This proxy is solicited by the Board of Directors

Special Meeting of Stockholders

[TBD] at 9:00 AM Pacific Time

 

The stockholders(s) hereby appoint(s) William A. Mathies and L. Bryan Shaul, or either of them, as proxies, each with the power to appoint his substitute, and hereby authorizes each of them to represent and to vote, as designated on the reverse side of this proxy, all of the shares of Common Stock of SUN HEALTHCARE GROUP, INC. that the stockholder(s) is/are entitled to vote at the Special Meeting of Stockholder(s) to be held at 9:00 AM, PDT on                     , 2012, at the Hilton Irvine/Orange County Airport, located at 18800 MacArthur Blvd., Irvine, California 92612, and any adjournments or postponements thereof. The proposals referred to on the reverse side hereof are described in the Proxy Statement, dated as of                     , 2012, which is being delivered herewith in connection with the Special Meeting of Stockholders.

 

This proxy, when properly executed and returned, will be voted in the manner directed herein. If no such direction is made this proxy will be voted in accordance with the Board of Directors’ recommendations indicated on the reverse side hereof.

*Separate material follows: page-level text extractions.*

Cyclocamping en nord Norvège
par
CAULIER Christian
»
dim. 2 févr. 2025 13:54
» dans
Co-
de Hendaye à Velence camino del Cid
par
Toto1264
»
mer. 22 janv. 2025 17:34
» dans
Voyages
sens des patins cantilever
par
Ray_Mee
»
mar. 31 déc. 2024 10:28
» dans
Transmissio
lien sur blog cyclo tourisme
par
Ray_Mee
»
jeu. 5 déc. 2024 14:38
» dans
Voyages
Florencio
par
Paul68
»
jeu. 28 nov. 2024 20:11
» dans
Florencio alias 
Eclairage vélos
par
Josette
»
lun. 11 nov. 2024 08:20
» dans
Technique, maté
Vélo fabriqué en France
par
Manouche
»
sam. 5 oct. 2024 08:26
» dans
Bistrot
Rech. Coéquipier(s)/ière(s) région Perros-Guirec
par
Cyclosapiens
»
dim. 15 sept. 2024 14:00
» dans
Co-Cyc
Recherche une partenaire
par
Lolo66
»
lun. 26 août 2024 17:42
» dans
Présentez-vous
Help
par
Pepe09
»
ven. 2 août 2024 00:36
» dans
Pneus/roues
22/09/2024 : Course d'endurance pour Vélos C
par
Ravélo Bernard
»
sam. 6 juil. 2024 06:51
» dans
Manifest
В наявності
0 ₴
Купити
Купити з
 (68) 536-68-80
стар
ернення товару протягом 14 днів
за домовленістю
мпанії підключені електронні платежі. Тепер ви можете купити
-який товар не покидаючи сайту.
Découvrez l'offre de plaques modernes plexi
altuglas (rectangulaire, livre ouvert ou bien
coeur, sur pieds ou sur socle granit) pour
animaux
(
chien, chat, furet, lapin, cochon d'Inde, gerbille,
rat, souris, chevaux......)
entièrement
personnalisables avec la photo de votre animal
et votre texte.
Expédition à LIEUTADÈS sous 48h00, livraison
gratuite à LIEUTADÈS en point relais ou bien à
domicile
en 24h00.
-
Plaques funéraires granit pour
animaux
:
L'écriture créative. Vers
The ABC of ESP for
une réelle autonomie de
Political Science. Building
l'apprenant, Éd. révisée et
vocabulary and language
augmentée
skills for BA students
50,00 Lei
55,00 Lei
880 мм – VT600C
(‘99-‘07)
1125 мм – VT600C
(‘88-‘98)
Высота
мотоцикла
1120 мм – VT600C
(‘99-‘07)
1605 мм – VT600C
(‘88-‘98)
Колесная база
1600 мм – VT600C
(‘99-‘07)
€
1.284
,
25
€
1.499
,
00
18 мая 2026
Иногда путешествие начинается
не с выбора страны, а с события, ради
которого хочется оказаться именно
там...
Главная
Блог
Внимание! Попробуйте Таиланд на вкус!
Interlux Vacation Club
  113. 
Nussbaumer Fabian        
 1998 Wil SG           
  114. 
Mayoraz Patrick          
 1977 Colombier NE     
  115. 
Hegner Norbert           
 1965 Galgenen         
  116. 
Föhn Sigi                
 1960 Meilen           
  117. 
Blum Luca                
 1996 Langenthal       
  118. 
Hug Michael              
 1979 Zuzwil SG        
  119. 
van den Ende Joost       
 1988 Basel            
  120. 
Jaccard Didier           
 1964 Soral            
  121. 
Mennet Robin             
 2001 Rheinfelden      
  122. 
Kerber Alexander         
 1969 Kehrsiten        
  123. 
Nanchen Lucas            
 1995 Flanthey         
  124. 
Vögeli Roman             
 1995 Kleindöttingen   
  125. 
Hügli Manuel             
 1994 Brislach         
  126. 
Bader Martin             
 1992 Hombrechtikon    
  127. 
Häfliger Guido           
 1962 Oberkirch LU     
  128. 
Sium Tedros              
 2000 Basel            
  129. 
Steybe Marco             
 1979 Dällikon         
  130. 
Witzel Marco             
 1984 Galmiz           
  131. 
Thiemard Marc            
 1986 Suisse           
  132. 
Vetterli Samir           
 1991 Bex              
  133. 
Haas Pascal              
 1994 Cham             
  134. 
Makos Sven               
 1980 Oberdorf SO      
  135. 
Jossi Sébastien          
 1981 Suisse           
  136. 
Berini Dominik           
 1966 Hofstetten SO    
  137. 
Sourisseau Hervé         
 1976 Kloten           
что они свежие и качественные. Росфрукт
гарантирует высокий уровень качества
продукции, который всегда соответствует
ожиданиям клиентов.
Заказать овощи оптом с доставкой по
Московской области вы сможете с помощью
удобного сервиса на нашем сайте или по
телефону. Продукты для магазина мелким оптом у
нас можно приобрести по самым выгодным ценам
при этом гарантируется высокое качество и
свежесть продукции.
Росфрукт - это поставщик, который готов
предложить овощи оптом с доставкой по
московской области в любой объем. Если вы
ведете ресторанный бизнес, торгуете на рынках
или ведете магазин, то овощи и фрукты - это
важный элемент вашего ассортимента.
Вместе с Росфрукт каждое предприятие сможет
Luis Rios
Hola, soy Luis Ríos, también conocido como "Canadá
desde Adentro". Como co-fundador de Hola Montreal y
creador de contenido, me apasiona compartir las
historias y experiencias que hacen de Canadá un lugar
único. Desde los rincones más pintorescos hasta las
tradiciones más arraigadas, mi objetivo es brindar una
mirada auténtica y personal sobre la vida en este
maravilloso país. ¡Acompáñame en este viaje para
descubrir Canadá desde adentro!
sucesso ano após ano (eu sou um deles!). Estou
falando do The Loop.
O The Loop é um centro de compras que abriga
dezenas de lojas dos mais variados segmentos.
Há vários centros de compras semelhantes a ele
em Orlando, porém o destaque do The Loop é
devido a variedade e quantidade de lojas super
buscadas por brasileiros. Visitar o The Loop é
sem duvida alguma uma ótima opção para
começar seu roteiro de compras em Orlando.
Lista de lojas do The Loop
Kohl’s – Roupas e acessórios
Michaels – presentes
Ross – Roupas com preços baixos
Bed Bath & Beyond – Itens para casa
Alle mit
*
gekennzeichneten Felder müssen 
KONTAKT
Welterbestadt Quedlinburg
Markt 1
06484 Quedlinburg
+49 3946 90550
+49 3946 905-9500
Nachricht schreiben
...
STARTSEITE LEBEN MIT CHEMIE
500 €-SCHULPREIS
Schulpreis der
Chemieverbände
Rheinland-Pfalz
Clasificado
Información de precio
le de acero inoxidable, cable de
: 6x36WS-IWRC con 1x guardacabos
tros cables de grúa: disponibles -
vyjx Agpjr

Whether or not direction is made, each of the named proxies is authorized to vote in his discretion on such other business as may properly come before the Special Meeting of Stockholders or any adjournments or postponements thereof.

 

PLEASE MARK, SIGN, DATE AND RETURN THIS PROXY CARD PROMPTLY USING THE ENCLOSED ENVELOPE. IF YOU CHOOSE TO VOTE THESE SHARES BY TELEPHONE OR INTERNET, YOU DO NOT NEED TO RETURN THIS PROXY. PLEASE NOTE THAT A FAILURE TO VOTE THESE SHARES EITHER IN PERSON AT THE MEETING OR BY SUBMITTING YOUR PROXY BY MAIL, TELEPHONE, OR INTERNET IS THE EQUIVALENT OF A VOTE AGAINST THE ADOPTION OF THE MERGER AGREEMENT.